When you reach the line containing "Il y a quelques" in the records below, start copying exactly, and stop once you have copied the line containing "En résumé, nous".

_Items from a data source_
Start of Block
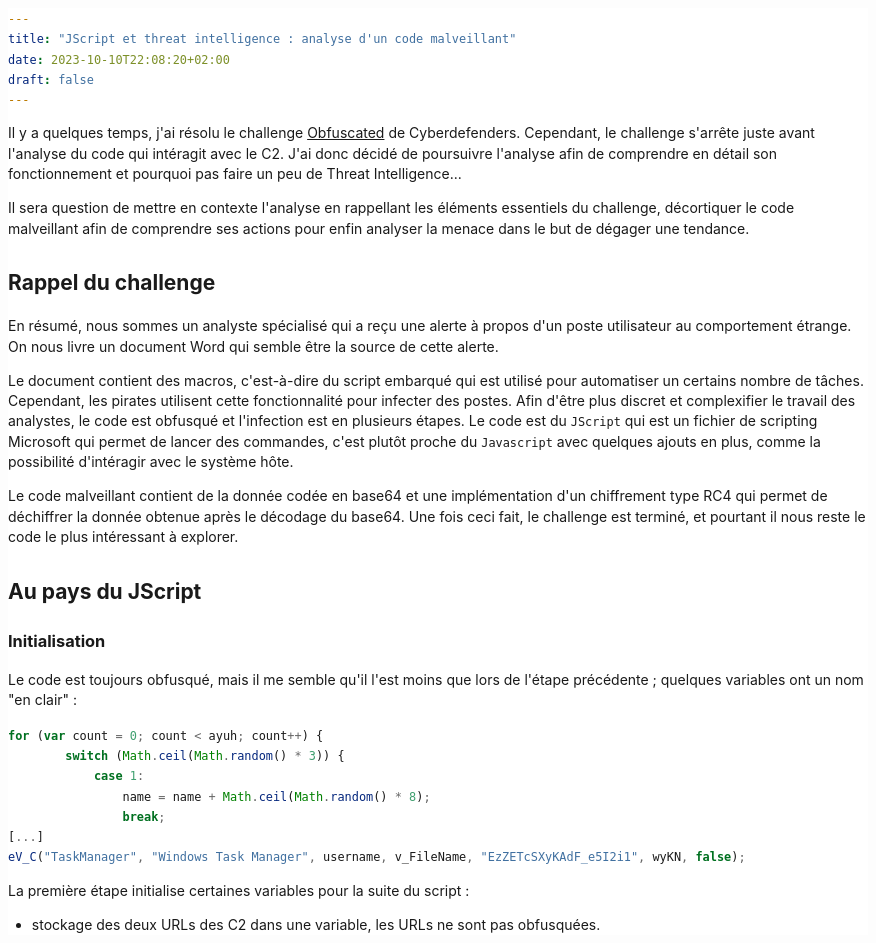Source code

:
 ```yaml
---
title: "JScript et threat intelligence : analyse d'un code malveillant"
date: 2023-10-10T22:08:20+02:00
draft: false
---
```


Il y a quelques temps, j'ai résolu le challenge [Obfuscated](https://cyberdefenders.org/blueteam-ctf-challenges/76#nav-questions) de Cyberdefenders. Cependant, le challenge s'arrête juste avant l'analyse du code qui intéragit avec le C2. J'ai donc décidé de poursuivre l'analyse afin de comprendre en détail son fonctionnement et pourquoi pas faire un peu de Threat Intelligence...

Il sera question de mettre en contexte l'analyse en rappellant les éléments essentiels du challenge, décortiquer le code malveillant afin de comprendre ses actions pour enfin analyser la menace dans le but de dégager une tendance.

## Rappel du challenge

En résumé, nous sommes un analyste spécialisé qui a reçu une alerte à propos d'un poste utilisateur au comportement étrange. On nous livre un document Word qui semble être la source de cette alerte.

Le document contient des macros, c'est-à-dire du script embarqué qui est utilisé pour automatiser un certains nombre de tâches. Cependant, les pirates utilisent cette fonctionnalité pour infecter des postes. Afin d'être plus discret et complexifier le travail des analystes, le code est  obfusqué et l'infection est en plusieurs étapes. Le code est du `JScript` qui est un fichier de scripting Microsoft qui permet de lancer des commandes, c'est plutôt proche du `Javascript` avec quelques ajouts en plus, comme la possibilité d'intéragir avec le système hôte.

Le code malveillant contient de la donnée codée en base64 et une implémentation d'un chiffrement type RC4 qui permet de déchiffrer la donnée obtenue après le décodage du base64. Une fois ceci fait, le challenge est terminé, et pourtant il nous reste le code le plus intéressant à explorer.

## Au pays du JScript

### Initialisation

Le code est toujours obfusqué, mais il me semble qu'il l'est moins que lors de l'étape précédente ; quelques variables ont un nom "en clair" :

```javascript
for (var count = 0; count < ayuh; count++) {
        switch (Math.ceil(Math.random() * 3)) {
            case 1:
                name = name + Math.ceil(Math.random() * 8);
                break;
[...]
eV_C("TaskManager", "Windows Task Manager", username, v_FileName, "EzZETcSXyKAdF_e5I2i1", wyKN, false);
```

La première étape initialise certaines variables pour la suite du script :

- stockage des deux URLs des C2 dans une variable, les URLs ne sont pas obfusquées.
End of Block
_Response to the exercise_
Il y a quelques temps, j'ai résolu le challenge [Obfuscated](https://cyberdefenders.org/blueteam-ctf-challenges/76#nav-questions) de Cyberdefenders. Cependant, le challenge s'arrête juste avant l'analyse du code qui intéragit avec le C2. J'ai donc décidé de poursuivre l'analyse afin de comprendre en détail son fonctionnement et pourquoi pas faire un peu de Threat Intelligence...

Il sera question de mettre en contexte l'analyse en rappellant les éléments essentiels du challenge, décortiquer le code malveillant afin de comprendre ses actions pour enfin analyser la menace dans le but de dégager une tendance.

## Rappel du challenge

En résumé, nous sommes un analyste spécialisé qui a reçu une alerte à propos d'un poste utilisateur au comportement étrange. On nous livre un document Word qui semble être la source de cette alerte.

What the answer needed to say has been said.